Given that CBT is effective as first line treatment for all anxiety disorders, and that CBT and other psychotherapeutic modalities are effective as first line treatment for major depressive disorder, it seems logical to start with the most benign treatment modality, especially for mild to moderate cases. There has been “treatment creep” with prescription medications, to the point where treatment guidelines from the APA are suggesting prescription medications as monotherapy even for mild cases. No wonder, given that the majority of the thought leaders in psychiatry have direct connections to the pharmaceutical industry that has profited immensely off the backs of psychiatric patients.

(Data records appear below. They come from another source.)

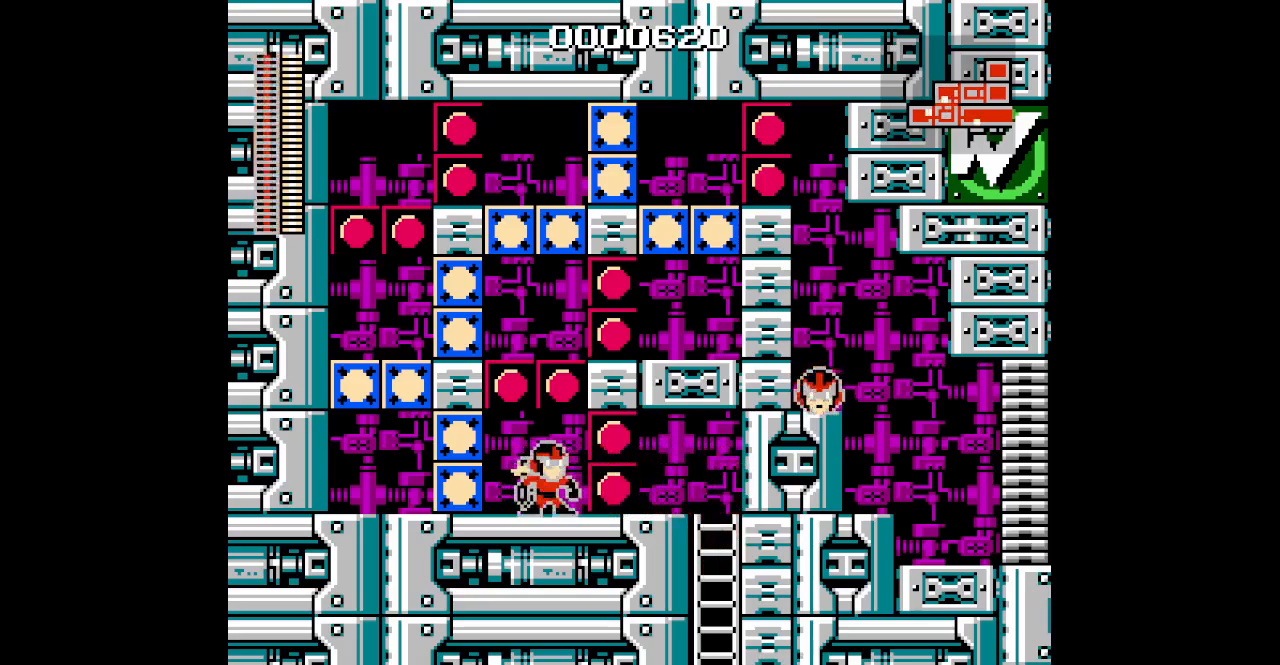
{"buttons": [], "events": []}
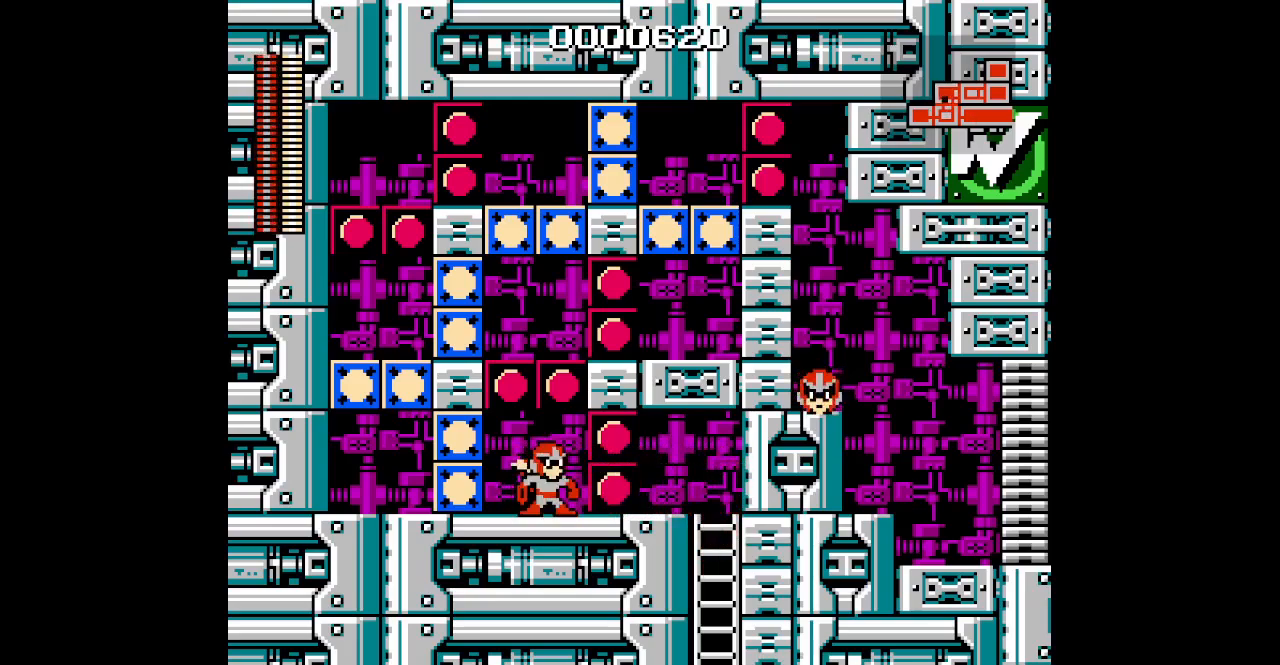
{"buttons": [], "events": []}
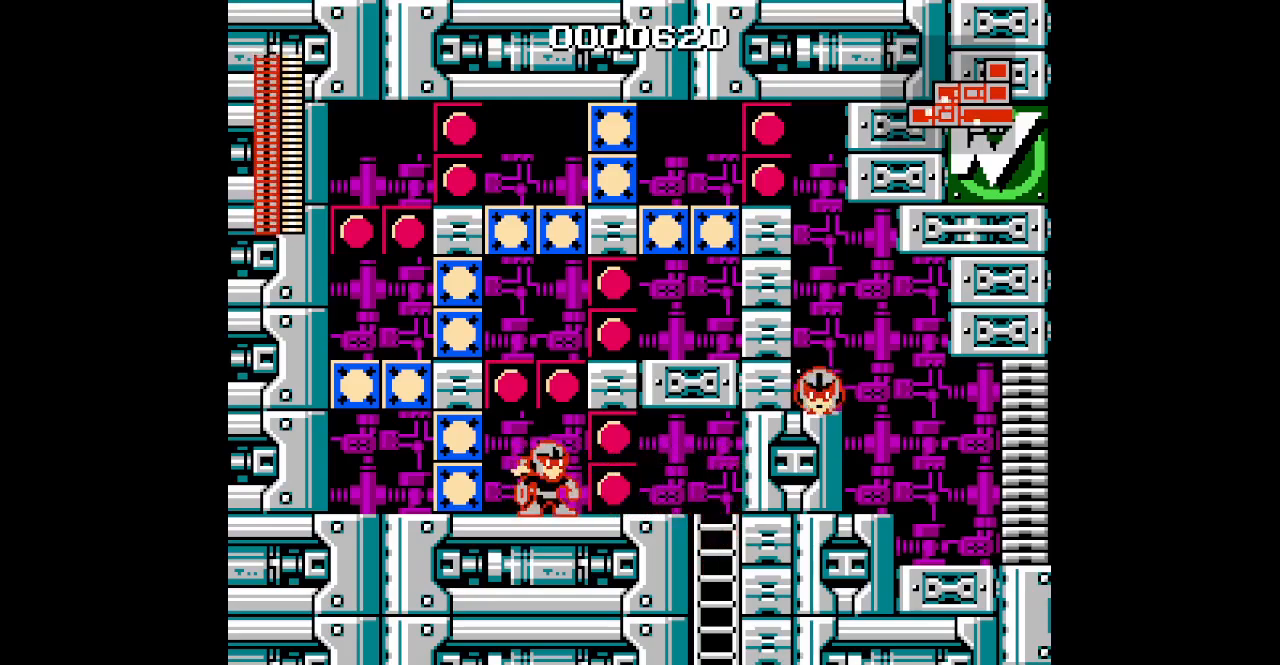
{"buttons": [], "events": []}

It’s time to relegate prescription medications as “last resort treatment” for anxiety and depression- reserved only for the most severe cases or for those who have failed psychotherapy. This may sound controversial to those who consider medication in association with or as an adjunct to psychotherapy. This statement, “last resort treatment,” may be controversial to many clinicians, but it is meant to educate, raise awareness, and encourage physicians to avoid the indiscriminate use of psychotropic medications for anxiety and depression before even trying other strategies, such as CBT, which has evidence to back its position as first line treatment. Psychotherapy also has longer lasting, beneficial effects for anxiety and depression than any medication, especially CBT. In addition, there are self–help and/or alternative interventions which are effective for milder cases of anxiety and depression, such as on AnxietyBoss.com, and do not have the need to rely on pharmacotherapy.

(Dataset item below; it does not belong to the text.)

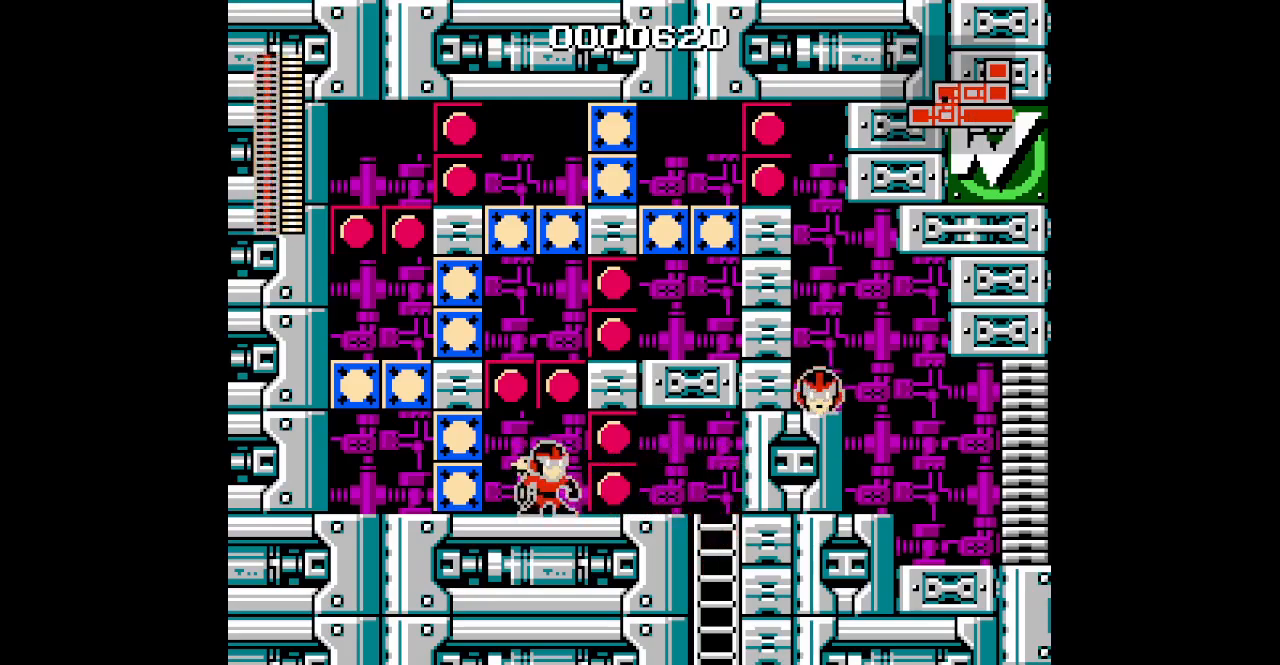
{"buttons": ["DPAD_RIGHT"], "events": [[200, "DPAD_RIGHT", "down"]]}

The take home message of this article is for clinicians and patients to think about CBT, self-help, and/or alternative interventions for milder cases of anxiety and depression, before resorting too quickly to medication. After much discussion with my colleague who reviewed my book, he finally conceded and agreed that recommending psychotropic medications as “last resort” for anxiety and depression is not so controversial after all.
- American Psychiatric Association. (2010). Practice guideline for the treatment of patients with major depressive disorder. Amer Psychiatric Pub Incorporated. Retrieved online April 18, 2015.
- American Psychiatric Association. (2009a). Practice guideline for the treatment of patients with panic disorder. Amer Psychiatric Pub Incorporated. Retrieved online April 18, 2015.
- American Psychiatric Association. (2004). Practice guideline for the treatment of patients with acute stress disorder and posttraumatic stress disorder. Amer Psychiatric Pub Incorporated. Retrieved online April 18, 2015.
- American Psychiatric Association. (2009b). Guideline watch (March 2009): Practice guideline for the treatment of patients with acute stress disorder and posttraumatic stress disorder. Amer Psychiatric Pub Incorporated. Retrieved online April 18, 2015.
- American Psychiatric Association (2013). Guideline watch (March 2013): Practice guideline for the treatment of patients with obsessive-compulsive disorder. Amer Psychiatric Pub Incorporated. Retrieved online April 18, 2015.
- Clark, D. M. (2011). Implementing NICE guidelines for the psychological treatment of depression and anxiety disorders: the IAPT experience. International Review of Psychiatry, 23(4), 318-327.